We had just finished the Mozart C minor Mass,
and rehearsals were to begin for Mendelsohn's Elijah. I had joined
the Civic Chorale on a whim the year before, having come out of the shower
into full-throated exhibitionism. The first piece was Verdi's Otello,
and it was glorious. I had sung the piece many times before with the Metropolitan
Opera--but that was in my living room, where I could simultaneously sing the
roles of Otello, Iago, and Desdemona, as well. Now, it was for real, with
a live orchestra and opera stars as soloists. Standing in the last
row of the bass section in the Veterans Memorial Auditorium was more thrilling
than pretending to be onstage at the Met.
Next came the Mozart Mass--and it was a problem. "Kyrie eleison," it began. "Lord, have mercy." No big deal--"Rahem na adonay elohenu." And then, "Christe eleison." Whoops! Was I supposed to be singing this? I lift up mine eyes from the text, and a large brass cross troubles my sight. We rehearse in the Congdon Street Baptist Church.
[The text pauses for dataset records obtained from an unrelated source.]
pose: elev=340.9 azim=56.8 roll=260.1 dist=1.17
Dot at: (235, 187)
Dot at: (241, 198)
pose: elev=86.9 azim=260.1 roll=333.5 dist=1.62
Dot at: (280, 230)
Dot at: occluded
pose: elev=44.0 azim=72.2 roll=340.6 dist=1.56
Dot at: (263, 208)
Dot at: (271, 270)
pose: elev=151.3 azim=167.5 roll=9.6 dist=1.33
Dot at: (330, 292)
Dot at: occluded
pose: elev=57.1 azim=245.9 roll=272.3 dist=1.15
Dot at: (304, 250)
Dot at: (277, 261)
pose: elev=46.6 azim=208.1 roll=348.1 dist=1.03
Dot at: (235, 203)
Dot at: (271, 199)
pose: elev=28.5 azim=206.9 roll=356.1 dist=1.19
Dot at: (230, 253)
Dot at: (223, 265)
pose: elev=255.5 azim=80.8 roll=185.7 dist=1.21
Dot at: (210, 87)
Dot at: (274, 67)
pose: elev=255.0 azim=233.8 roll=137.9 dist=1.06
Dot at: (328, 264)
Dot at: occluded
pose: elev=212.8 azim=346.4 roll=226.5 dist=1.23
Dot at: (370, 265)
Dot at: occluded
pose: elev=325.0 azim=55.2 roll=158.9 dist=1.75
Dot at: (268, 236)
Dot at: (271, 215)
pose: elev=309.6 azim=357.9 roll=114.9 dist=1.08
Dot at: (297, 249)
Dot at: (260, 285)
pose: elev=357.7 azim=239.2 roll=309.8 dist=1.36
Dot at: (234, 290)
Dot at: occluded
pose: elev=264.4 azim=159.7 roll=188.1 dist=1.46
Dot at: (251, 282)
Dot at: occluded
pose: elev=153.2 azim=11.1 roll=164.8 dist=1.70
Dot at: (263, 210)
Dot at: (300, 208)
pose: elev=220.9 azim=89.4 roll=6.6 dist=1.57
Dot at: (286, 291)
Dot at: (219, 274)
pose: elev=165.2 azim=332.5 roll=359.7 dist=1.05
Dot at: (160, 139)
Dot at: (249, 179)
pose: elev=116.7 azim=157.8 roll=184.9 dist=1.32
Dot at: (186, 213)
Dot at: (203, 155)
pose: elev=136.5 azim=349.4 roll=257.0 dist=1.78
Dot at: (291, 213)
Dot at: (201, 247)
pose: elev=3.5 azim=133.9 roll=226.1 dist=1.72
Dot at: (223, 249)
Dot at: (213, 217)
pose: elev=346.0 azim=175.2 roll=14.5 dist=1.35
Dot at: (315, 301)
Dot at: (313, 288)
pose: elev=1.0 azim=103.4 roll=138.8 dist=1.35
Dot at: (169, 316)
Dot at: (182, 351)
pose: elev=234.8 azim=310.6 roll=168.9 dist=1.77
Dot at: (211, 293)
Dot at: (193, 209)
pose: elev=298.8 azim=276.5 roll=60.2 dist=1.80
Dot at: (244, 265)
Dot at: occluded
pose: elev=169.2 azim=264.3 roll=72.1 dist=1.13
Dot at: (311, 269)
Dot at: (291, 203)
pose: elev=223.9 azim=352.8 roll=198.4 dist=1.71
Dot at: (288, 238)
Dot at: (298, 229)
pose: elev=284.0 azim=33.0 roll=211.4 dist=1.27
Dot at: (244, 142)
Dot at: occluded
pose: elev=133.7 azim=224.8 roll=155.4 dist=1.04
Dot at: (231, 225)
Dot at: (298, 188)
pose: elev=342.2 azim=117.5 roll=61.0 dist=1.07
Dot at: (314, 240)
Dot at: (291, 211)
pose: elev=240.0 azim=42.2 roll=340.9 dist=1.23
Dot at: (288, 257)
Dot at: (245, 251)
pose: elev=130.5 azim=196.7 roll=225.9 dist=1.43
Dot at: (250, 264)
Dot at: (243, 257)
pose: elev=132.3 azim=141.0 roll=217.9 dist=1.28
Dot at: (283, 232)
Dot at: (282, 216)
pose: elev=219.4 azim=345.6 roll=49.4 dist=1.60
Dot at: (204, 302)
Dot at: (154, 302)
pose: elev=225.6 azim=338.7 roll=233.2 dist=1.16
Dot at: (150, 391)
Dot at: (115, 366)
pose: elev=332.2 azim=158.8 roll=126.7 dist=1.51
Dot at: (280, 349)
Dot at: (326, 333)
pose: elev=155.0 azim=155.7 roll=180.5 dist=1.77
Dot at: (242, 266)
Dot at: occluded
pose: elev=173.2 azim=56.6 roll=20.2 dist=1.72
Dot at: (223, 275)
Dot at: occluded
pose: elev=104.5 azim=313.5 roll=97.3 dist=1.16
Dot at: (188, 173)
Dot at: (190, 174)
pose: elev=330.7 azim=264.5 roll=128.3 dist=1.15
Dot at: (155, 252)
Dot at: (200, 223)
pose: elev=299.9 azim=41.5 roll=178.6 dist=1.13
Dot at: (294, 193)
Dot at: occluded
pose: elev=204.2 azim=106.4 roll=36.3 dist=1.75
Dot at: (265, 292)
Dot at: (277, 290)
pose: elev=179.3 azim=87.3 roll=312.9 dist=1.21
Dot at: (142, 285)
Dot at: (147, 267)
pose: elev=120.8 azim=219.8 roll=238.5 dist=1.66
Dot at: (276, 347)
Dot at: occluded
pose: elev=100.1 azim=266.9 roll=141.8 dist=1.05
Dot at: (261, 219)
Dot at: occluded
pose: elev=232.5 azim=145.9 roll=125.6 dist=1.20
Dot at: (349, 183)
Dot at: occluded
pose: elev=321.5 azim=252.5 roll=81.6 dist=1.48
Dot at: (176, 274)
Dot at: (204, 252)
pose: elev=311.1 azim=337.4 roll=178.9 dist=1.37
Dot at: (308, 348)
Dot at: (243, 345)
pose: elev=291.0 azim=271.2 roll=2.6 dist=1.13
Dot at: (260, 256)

"Credo ln unum deum. Jesum Christum filium," we continue. When I was a child in the Yeshiva, they taught me that to go into a church was a hillul, a desecration of God's name. On top of that, it was marisayin--being seen in a place where you might sin was tantamount to committing the sin itself. Once, Rabbi Cohn caught me coming out of a treyfe butcher shop in Grove Hall. I had gone in to get some string for a kite; butcher shops always had a big ball of twine on the counter. He seized me by the ear--the time-honored method of instilling musar, and, eyes ablaze in horror, asked what business I had in this repository of pork bellies and oxtails.
"String for my kite," I whimpered in misery.
"Maris ayin! Maris Ayin!" he thundered.
I looked up and down Blue Hill Avenue, and, seeing
no-one answering, responded that I knew no-one named Morris Zion.
"Filium dei unigenitum et ex patre natum." This isn't just maris ayin; it's maris ozen, as well. And who is it who peers down from behind the cross, slowly shaking head and finger in solemn rebuke? It's my zayde, sadly admonishing, "You dassn't do that, Michel."
"It's all right, Zayde. It's just like the Hallel," I answer weakly, "Wait till you hear what comes next."
"Benedictus qui venit ln nomine domine--Baruch
haba b'shemadonay." And then, "Sanctus. sanctus sanctus, dominus
deus sabaothpleni sunt coeli et terrae gloria tua--Kadosh kadosh
tz'vaot m'lo kol ha'aretz k'vodo." Then follows the "Et incarnatusest," and my zayde is far from appeased.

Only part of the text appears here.